In its first two years, the Aging Well program has awarded $10 million in grants to 38 organizations that serve adults with lower incomes. Grantees are focused on improving older adults’ physical, mental and financial health; supporting productive aging, emotional well-being, and social engagement; and making improvements to the built environment that enhance physical safety.
Funded by the Edward N. and Della L. Thome Memorial Foundation, Bank of America trustee, the Aging Well program is conducting multiple grant phases to both scale efforts with proven results and foster innovative approaches to the structural barriers that hinder the ability of older adults to age well while continuing to live in their homes.
Though grantees have had differing scopes of work, they served similar populations of older adults with lower incomes who were experiencing the same challenges to their ability to age in place.
At the end of the first year, grantees shared these key strategies for organizations serving older adults aging in place:
- Increase older adult agency – Older adults living with low-incomes often lack the financial means to participate in enrichment activities or to visit local retail or cultural sites.

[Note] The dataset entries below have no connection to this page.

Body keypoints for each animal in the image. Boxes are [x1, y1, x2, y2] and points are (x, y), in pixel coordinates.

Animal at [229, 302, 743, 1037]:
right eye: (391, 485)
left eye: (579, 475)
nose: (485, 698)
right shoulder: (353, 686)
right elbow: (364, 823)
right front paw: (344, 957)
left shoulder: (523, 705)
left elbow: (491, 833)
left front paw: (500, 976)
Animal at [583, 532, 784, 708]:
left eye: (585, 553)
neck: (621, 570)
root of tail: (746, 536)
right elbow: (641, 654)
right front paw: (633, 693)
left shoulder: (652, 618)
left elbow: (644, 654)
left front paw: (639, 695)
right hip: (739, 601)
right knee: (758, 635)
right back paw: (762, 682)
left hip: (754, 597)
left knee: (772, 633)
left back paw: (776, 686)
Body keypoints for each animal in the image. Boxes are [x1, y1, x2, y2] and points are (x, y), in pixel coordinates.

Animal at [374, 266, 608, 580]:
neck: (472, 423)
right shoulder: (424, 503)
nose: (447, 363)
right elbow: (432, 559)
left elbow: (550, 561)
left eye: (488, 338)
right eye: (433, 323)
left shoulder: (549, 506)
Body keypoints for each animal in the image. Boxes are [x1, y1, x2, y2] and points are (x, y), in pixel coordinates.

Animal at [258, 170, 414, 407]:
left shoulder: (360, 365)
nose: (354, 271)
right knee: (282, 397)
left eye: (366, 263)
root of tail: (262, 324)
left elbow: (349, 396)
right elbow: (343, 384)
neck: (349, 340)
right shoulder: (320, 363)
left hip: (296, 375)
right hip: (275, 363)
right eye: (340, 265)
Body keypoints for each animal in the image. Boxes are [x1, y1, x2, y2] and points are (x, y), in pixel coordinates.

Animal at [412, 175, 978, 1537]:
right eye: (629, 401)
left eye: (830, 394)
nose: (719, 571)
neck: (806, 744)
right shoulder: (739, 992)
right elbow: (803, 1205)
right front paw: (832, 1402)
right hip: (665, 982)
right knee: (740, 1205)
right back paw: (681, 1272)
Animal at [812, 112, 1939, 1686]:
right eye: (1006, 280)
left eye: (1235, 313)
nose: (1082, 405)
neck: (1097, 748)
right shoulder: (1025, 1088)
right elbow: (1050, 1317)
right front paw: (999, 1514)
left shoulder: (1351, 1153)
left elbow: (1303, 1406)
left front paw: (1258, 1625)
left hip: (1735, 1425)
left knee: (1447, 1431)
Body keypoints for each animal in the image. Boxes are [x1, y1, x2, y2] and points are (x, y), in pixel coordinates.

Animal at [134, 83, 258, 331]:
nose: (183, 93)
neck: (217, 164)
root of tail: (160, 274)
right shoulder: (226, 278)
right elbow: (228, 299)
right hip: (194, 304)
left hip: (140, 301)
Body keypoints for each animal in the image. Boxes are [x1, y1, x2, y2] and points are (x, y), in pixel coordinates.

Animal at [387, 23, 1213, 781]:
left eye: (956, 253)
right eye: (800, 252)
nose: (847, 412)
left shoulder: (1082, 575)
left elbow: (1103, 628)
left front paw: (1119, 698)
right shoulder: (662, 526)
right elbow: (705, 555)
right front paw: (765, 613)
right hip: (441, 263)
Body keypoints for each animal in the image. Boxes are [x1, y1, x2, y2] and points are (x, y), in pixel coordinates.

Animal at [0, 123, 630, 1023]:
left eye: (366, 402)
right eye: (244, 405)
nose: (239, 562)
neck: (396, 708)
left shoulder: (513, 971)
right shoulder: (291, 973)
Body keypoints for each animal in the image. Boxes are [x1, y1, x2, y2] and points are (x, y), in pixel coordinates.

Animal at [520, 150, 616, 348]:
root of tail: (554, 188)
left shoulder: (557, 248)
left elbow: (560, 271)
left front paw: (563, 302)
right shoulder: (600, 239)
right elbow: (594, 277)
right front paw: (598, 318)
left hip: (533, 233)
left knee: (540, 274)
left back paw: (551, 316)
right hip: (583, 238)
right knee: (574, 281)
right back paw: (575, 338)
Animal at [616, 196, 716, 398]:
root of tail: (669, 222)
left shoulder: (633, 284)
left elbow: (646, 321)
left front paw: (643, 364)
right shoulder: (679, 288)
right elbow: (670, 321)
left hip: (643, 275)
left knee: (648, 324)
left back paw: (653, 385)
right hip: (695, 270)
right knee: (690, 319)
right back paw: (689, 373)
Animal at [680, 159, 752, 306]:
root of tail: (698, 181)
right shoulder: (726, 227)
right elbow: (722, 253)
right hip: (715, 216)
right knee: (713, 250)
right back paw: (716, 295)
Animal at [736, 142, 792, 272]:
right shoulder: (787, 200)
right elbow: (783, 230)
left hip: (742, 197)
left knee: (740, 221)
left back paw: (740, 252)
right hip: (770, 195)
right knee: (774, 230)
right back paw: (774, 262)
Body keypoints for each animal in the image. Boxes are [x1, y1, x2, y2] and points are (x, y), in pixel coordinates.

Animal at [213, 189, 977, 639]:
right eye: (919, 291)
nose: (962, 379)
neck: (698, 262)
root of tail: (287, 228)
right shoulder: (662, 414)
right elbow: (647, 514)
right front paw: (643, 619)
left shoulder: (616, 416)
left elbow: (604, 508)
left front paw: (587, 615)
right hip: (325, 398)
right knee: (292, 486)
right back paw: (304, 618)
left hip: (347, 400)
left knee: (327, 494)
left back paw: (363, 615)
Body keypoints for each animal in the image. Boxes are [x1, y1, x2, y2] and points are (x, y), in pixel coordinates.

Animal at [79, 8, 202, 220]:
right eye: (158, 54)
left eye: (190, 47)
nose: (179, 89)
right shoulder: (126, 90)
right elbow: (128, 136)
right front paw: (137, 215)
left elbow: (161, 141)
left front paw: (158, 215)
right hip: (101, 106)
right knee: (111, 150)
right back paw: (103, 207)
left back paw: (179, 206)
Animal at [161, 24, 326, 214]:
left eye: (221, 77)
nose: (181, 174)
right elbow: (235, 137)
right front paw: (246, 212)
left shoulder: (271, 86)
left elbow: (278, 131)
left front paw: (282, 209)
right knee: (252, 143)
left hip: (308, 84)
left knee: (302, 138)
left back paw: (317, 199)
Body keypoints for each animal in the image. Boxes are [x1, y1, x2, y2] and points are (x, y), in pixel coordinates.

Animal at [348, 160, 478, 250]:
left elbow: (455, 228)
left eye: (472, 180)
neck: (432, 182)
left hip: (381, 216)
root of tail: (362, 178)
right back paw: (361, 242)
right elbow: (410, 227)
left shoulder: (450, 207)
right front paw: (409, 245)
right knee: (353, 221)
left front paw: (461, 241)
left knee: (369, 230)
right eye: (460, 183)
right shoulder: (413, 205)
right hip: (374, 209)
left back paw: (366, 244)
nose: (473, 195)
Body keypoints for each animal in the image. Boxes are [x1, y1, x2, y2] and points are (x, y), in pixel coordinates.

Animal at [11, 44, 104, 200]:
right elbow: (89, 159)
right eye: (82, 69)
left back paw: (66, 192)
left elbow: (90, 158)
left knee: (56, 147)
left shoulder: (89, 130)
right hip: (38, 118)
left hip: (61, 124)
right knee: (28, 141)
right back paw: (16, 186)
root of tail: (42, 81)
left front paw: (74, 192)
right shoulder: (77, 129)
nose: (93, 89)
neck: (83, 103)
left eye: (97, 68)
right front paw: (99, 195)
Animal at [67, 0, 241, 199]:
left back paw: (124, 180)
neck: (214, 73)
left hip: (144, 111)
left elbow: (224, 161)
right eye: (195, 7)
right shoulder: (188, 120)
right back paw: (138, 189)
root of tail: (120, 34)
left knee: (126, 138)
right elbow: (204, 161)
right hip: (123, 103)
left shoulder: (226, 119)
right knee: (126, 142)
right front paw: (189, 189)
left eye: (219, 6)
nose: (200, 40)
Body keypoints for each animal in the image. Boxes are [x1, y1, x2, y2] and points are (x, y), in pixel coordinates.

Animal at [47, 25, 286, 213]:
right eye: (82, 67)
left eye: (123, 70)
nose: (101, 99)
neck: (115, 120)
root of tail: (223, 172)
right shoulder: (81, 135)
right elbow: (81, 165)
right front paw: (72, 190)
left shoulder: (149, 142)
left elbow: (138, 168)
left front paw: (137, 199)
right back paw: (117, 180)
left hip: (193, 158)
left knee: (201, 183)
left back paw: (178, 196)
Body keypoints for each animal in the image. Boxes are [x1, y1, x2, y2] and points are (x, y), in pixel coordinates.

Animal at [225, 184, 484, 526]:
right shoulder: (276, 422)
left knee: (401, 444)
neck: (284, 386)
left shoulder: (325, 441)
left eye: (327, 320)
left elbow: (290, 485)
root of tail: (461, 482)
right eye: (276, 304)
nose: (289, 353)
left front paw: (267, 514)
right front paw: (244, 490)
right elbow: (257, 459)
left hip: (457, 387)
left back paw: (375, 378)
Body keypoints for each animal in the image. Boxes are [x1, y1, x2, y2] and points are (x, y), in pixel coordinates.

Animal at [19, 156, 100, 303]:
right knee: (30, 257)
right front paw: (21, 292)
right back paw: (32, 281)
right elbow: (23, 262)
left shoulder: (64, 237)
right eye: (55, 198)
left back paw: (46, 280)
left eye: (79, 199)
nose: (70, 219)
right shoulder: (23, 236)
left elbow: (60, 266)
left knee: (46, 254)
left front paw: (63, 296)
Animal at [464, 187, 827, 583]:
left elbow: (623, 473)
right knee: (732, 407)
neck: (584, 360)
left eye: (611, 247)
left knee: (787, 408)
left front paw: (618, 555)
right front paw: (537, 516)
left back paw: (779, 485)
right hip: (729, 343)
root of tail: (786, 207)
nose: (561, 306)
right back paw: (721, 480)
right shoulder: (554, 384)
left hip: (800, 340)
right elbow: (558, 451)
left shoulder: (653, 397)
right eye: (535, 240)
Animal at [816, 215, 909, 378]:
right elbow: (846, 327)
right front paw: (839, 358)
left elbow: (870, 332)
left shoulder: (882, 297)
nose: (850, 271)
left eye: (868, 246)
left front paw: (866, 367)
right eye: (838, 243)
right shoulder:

Onsite no- or low-cost enrichment programs enhance older adults’ sense of agency.
- Address feelings of loneliness and isolation – COVID-19 exacerbated older adults’ isolation and loneliness as they were forced to comply with social distancing and quarantine policies as determined by the CDC. Onsite programs have increased older adults’ ability to connect with others.
- Create cooperative networks of local services – Organizations working together can create local networks that extend the reach of any single service provider.
About the Program
Launched in 2022 as a four-year, $19 million grant program, Aging Well was designed to support older adults who want to age safely and securely at home in their affordable housing communities in Maryland and Michigan.
In addition to receiving funding, each grantee participates in a multi-year learning collaborative comprised of other grantees from their state, receives technical assistance from a third-party evaluation firm and has the opportunity to network with funders in the field.
The program was designed to improve the health and well-being of older adults with lower incomes by supporting organizations that are dedicated to:
- Helping these individuals age with dignity at home
- Incubating new and innovative programs
- Sharing knowledge across a rich partner network
The program prioritizes organizations serving communities or groups that have and are continuing to experience persistent health inequities.
Scale What's Working I grantees' period of performance ends August 31, 2024, and the Scale What's Working II grantees' period of performance is from September 2023 to September 2025. The next phase of the program will focus on catalyzing innovation in the field. Winners of this next phase will be announced in May of 2024.